The "300 million yuan market value" delisting index will be implemented in July for small market value companies or marginalization

Our reporter Chang Xiaoyu

  There are only 2 trading days left before the delisting index of "300 million yuan market value" that will be implemented from July 1, when stocks with a total market value of less than 300 million yuan for 20 consecutive trading days will be terminated from listing.

  Back to the end of 2020, the Shanghai and Shenzhen Stock Exchanges issued new delisting regulations. On the basis of retaining the “face value delisting” and other transaction delisting standards, it set a “300 million yuan market value” delisting indicator and clarified the calculation of this indicator The deadline will start on July 1, 2021.

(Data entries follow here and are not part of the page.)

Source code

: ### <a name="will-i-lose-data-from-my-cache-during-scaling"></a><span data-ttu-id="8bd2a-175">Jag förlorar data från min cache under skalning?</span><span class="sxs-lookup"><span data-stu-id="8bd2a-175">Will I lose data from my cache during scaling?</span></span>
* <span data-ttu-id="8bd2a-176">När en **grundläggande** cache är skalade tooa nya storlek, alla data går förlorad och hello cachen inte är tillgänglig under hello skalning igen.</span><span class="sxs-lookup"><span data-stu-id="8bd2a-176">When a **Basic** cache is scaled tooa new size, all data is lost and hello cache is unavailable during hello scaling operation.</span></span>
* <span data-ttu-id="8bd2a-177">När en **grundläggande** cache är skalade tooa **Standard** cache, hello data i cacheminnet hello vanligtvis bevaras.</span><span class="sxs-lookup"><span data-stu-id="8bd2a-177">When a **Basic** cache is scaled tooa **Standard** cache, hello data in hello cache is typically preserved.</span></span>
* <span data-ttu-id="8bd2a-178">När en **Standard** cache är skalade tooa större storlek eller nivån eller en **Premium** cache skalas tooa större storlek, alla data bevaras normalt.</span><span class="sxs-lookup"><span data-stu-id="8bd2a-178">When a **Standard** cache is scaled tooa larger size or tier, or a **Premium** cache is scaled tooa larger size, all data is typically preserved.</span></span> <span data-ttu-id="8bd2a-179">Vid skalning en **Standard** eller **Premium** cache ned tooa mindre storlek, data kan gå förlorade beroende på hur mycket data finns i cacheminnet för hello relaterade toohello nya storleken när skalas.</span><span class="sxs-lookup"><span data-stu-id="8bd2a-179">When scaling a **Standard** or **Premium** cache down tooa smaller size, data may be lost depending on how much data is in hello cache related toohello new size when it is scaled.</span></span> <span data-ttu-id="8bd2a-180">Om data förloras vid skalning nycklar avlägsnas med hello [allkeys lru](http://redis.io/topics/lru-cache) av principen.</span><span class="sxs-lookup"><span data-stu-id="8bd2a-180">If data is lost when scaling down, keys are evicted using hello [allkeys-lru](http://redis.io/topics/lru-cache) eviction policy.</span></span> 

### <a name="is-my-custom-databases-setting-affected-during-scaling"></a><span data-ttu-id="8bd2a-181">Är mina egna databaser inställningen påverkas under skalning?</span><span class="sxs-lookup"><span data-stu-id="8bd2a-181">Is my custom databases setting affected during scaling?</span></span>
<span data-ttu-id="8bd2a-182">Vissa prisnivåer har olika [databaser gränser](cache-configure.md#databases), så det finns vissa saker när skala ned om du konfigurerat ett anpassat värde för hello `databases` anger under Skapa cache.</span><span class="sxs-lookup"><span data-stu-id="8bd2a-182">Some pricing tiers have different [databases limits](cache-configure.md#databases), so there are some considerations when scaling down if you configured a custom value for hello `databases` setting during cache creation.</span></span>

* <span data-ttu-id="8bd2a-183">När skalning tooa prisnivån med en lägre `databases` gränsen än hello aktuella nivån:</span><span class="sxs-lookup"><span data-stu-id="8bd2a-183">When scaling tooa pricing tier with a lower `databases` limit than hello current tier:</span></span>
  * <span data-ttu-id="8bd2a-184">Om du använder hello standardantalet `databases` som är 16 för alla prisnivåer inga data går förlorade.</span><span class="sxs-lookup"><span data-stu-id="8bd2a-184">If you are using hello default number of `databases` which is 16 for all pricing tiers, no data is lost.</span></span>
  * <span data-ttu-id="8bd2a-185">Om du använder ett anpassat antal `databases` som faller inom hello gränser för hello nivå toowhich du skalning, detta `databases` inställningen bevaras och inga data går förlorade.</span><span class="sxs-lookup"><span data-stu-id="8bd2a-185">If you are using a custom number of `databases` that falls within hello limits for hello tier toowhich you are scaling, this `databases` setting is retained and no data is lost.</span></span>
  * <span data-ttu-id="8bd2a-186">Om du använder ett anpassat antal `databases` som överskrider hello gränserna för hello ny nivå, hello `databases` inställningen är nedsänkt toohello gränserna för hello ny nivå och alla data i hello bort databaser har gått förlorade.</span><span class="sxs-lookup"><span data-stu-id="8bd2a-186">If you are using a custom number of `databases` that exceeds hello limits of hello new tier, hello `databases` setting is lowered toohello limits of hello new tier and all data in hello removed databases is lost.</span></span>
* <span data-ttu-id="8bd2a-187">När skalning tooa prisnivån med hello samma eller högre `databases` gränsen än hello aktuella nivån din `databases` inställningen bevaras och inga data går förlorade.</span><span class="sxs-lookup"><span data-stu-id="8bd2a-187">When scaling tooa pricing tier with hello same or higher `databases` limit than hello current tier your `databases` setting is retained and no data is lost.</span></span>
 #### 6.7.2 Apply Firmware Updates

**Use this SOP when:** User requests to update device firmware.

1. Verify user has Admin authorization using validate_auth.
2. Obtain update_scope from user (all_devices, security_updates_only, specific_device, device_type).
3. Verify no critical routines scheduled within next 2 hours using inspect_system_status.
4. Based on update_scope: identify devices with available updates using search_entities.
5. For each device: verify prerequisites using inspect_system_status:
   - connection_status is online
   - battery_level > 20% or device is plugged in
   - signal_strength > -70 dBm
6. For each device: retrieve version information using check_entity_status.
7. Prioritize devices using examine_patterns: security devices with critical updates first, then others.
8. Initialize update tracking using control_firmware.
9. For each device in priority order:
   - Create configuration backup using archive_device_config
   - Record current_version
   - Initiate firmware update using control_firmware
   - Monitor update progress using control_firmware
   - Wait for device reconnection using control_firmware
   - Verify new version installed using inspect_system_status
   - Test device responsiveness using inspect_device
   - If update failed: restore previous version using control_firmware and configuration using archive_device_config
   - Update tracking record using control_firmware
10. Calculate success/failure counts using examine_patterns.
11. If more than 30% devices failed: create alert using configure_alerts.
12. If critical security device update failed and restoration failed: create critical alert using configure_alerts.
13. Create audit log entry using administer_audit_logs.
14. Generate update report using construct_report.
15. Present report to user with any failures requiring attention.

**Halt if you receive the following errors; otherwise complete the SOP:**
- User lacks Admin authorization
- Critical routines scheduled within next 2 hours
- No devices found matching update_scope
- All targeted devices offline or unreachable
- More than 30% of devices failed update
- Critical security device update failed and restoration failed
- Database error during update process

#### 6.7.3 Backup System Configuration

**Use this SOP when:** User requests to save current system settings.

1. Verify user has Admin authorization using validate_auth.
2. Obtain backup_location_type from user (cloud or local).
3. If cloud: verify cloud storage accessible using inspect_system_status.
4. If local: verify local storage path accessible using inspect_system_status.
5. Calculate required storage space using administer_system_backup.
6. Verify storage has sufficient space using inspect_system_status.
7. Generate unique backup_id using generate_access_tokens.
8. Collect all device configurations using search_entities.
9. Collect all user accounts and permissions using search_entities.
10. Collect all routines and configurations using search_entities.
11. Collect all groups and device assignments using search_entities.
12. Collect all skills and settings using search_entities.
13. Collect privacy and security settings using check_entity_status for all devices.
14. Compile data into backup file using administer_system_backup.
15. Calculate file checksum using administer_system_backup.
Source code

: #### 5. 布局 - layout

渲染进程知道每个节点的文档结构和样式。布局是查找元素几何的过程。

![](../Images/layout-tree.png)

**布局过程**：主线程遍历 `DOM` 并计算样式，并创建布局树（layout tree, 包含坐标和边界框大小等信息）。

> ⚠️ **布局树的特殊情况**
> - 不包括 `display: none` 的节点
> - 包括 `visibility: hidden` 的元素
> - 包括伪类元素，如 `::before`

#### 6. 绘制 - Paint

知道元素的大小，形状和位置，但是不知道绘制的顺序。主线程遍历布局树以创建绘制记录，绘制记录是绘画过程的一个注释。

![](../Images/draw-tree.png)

  "The exchange's newly added '300 million yuan market value' delisting indicator is an important manifestation of the market's decisive role and the continuous restoration of market ecology." Chang Chunlin, founding partner of Beijing Liwu Investment Management Co., Ltd., told a reporter from the Securities Daily. Market value is the result of a full game in the market. Companies with small market value often lack investment value and are hyped. Combining the current development status of the capital market, clearing companies with extremely low market value out of the market is also conducive to rational choice by investors and guide value Invest to realize the survival of the fittest in the market.

  However, judging from the current ranking of the total market value of listed companies in the A-share market, there has not been a listed company with a total market value of less than 300 million yuan.

"Securities Daily" reporter combed and noticed that as of the close of June 28, among the 4367 A-share listed companies, the companies closest to the "300 million yuan market value" delisting red line had a total market value of more than 800 million yuan.

Although there is still some distance from the "300 million yuan delisting indicator", there are 7 companies with a total market value of less than 1 billion yuan, all of which are *ST shares.

They are *ST Jintai, *ST Changdong, *ST Zhongxin, *ST Zhongdi, *ST Carey, *ST Tianlong and *ST Laxia.

Among the seven companies, *ST Jintai ranked the lowest in total market capitalization, with the latest market capitalization of 862 million yuan; the highest ranking was *ST Laxia, with the latest market capitalization of 989 million yuan.

  In addition, according to data from Oriental Wealth Choice, among the 7 listed companies with a total market capitalization of less than 1 billion yuan, 3 have an operating income of less than 100 million yuan in 2020; operating income is between 100 million yuan and 130 million yuan. There are 3 companies; the other *ST Laxia’s 2020 operating income is 1.819 billion yuan, but the company’s net profit in 2020 is 1.841 billion yuan.

  According to the published information, the average number of shareholders of the 7 companies is 15,979, and *ST Changdong, which has the highest number of shareholders, is 31,037.

According to the industry distribution indicators of the China Securities Regulatory Commission, among the 7 companies, 4 belong to the manufacturing industry, 2 belong to the information transmission, software and information technology service industry, and the remaining 1 belongs to the comprehensive category.

  Zhu Yiyi, a lawyer at Guoco Lawyers (Shanghai), believes that small-cap companies generally have small business scales or weak profitability, limited liquidity, and uncertain development prospects.

Investors are more willing to invest funds in companies with larger market capitalization due to risk considerations. Therefore, the number of shareholders of small-market capitalization companies is smaller than that of large-market capitalization companies.

With the continuous advancement of the registration system and the normalization of delisting, it will further reduce the attention of small market capitalization companies, showing a trend of becoming more and more marginalized.

  Regarding whether the "market value delisting" indicator can play a role, Chang Chunlin believes that from the perspective of the "face value delisting" implementation process, the formulation of standards is the first step to complete the policy, and the follow-up will be based on the results of the market "voting with feet" , The company will eventually touch the line with a "300 million yuan market value" delisting.

  Chang Chunlin said that the “entry and exit” of the capital market through the new delisting regulations can promote the efficient and orderly development of the capital market, optimize the structure of China's capital market, improve the construction of multi-level capital markets, and effectively improve the overall quality of listed companies.

At the same time, the implementation of the market-wide delisting system reform can also guide investors to establish correct investment concepts, which is of great significance for reshaping the capital market ecology.

  "This year will be a big year for the delisting of badly listed companies in the capital market, especially for small companies with a total market value of less than 1 billion yuan, which are easily abandoned by investors, leading to abandonment by the market." Chang Chunlin predicted, next More companies will be delisted in half a year.